Il fallait s’y attendre, les mensonges de Donald Trump ont foisonné dans ce débat. Certains étaient grotesques : selon l’ancien président, des États démocrates pratiqueraient « l’avortement après la naissance ». Autrement dit, l’exécution de bébés à 9 mois ! Et à Springfield, en Ohio, des immigrants haïtiens mangeraient des chiens et des chats domestiques. Dans les deux cas, il s’agit de rumeurs sans fondement. Mention spéciale aux modérateurs, David Muir et Linsey Davis, qui ont rectifié les faits en direct.

On n’a pas assez entendu parler de… Isabelle Hachey

Du contrôle des armes à feu. Kamala Harris a tenu à corriger Donald Trump, qui venait d’affirmer qu’elle voulait éradiquer les armes du pays, en spécifiant qu’elle était elle-même propriétaire d’une arme, tout comme son colistier, Tim Walz. Pas un traître mot sur la fusillade qui a fait quatre morts et neuf blessés dans une école de Géorgie… il y a une semaine à peine. Aux États-Unis, des écoliers sont assassinés dans leurs classes et ça ne fait tout simplement plus débat.

Laura-Julie Perreault

L’environnement ! Les deux candidats ont détourné la question des journalistes d’ABC sur les changements climatiques pour parler plutôt de la vigueur de l’industrie américaine. Assez décevant pour les millions de jeunes Américains qui estiment que cet enjeu est existentiel. Cette esquive pourrait coûter cher à Kamala Harris alors que les fans de Donald Trump savent déjà à quelle adresse il loge.

Yves Boisvert

L’économie. C’est censé être la principale préoccupation des électeurs. À part de déplorer l’inflation ou de promettre de l’aide aux entreprises, c’était léger.

Alexandre Sirois

Des armes à feu. Dans la foulée d’une nouvelle fusillade dans une école – en Géorgie, cette fois –, encore une fois perpétrée avec un fusil d’assaut de type AR-15, et sachant le nombre effarant de tragédies provoquées chaque année par les armes à feu sur le sol américain, il est désespérant de constater que ce sujet n’était pas sur la liste des modérateurs. Et terriblement dommage de voir que Kamala Harris n’a pas plaidé pour un meilleur contrôle des armes à feu.

Qui a gagné ? Yves Boisvert

Kamala Harris, par une bonne marge.

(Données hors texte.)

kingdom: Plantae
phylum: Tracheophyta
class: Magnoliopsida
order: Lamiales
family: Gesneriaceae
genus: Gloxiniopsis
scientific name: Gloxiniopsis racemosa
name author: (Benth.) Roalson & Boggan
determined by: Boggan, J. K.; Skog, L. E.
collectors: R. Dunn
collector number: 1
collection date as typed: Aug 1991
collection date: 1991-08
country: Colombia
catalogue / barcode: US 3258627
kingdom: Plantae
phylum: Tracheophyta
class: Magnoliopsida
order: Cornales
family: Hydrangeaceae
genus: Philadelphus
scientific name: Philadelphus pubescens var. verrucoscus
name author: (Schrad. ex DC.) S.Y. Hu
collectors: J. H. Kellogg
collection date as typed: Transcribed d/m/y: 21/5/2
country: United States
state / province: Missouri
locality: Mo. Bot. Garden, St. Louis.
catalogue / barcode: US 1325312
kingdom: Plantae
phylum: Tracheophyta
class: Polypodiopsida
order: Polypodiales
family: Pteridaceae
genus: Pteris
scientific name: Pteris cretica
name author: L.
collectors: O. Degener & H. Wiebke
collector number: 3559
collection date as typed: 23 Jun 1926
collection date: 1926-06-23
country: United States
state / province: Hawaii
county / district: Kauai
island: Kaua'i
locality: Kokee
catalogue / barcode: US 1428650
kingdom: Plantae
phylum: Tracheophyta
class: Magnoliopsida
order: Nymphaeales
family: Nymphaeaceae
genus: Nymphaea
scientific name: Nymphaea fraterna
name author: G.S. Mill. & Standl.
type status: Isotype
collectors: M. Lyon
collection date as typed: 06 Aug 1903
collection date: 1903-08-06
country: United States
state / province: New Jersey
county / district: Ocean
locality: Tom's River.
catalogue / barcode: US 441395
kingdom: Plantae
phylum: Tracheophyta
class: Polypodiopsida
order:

Et probablement avant même d’avoir parlé, comme Biden avait perdu avant d’ouvrir la bouche : elle s’est rendue directement à Trump pour lui serrer la main fermement, ce qui l’a pris au dépourvu. Pour toute la suite, il a paru enragé, alors qu’il était posé et maître de la situation contre Biden. Elle a réussi à le piquer en parlant de Poutine qui le « mangerait à l’heure du lunch », tout en étant ferme et précise sur plusieurs enjeux.

Isabelle Hachey

Kamala Harris a réussi à mettre Donald Trump sur la défensive pendant toute la durée du débat. L’ancien président a tenté de réfuter les attaques de sa rivale, mais a semblé désorienté et, surtout, furieux. Il faut dire que Harris ne lui a pas fait de quartier, affirmant d’abord que ses partisans quittaient ses rassemblements « par épuisement et ennui », puis que les dirigeants de la planète se moquaient carrément de lui. En s’attaquant à l’ego de son rival, Kamala Harris savait qu’elle lui ferait mal. Elle ne s’est pas gênée une seconde.

Laura-Julie Perreault

Kamala Harris a remporté le débat haut la main. En fait, c’était presque un hold-up ! Elle a à la fois parlé de son plan, fait le procès de Donald Trump en bonne et due forme et s’est montrée présidentiable tout au long des 107 minutes du débat. Cela dit, elle aurait pu en faire plus pour s’adresser aux jeunes électeurs et à la frange la plus à gauche de la société américaine, mais ça ne semble pas avoir découragé Taylor Swift, qui lui a accordé son appui quelques minutes après la fin du débat. Les présentateurs d’ABC méritent aussi une médaille pour avoir mis les deux candidats devant leurs contradictions et relevé les mensonges et les inexactitudes tout au long du débat sans perdre le rythme.

Alexandre Sirois

Je triche et je nomme : Joe Biden. On lui a forcé la main, c’est vrai, mais il a tout de même choisi de céder sa place à Kamala Harris. Et à la lumière du débat, il a gagné son pari. Jamais il n’aurait pu livrer une aussi bonne performance qu’elle. Elle a à la fois pu tenir tête à Donald Trump et prouver qu’elle a l’étoffe d’une présidente.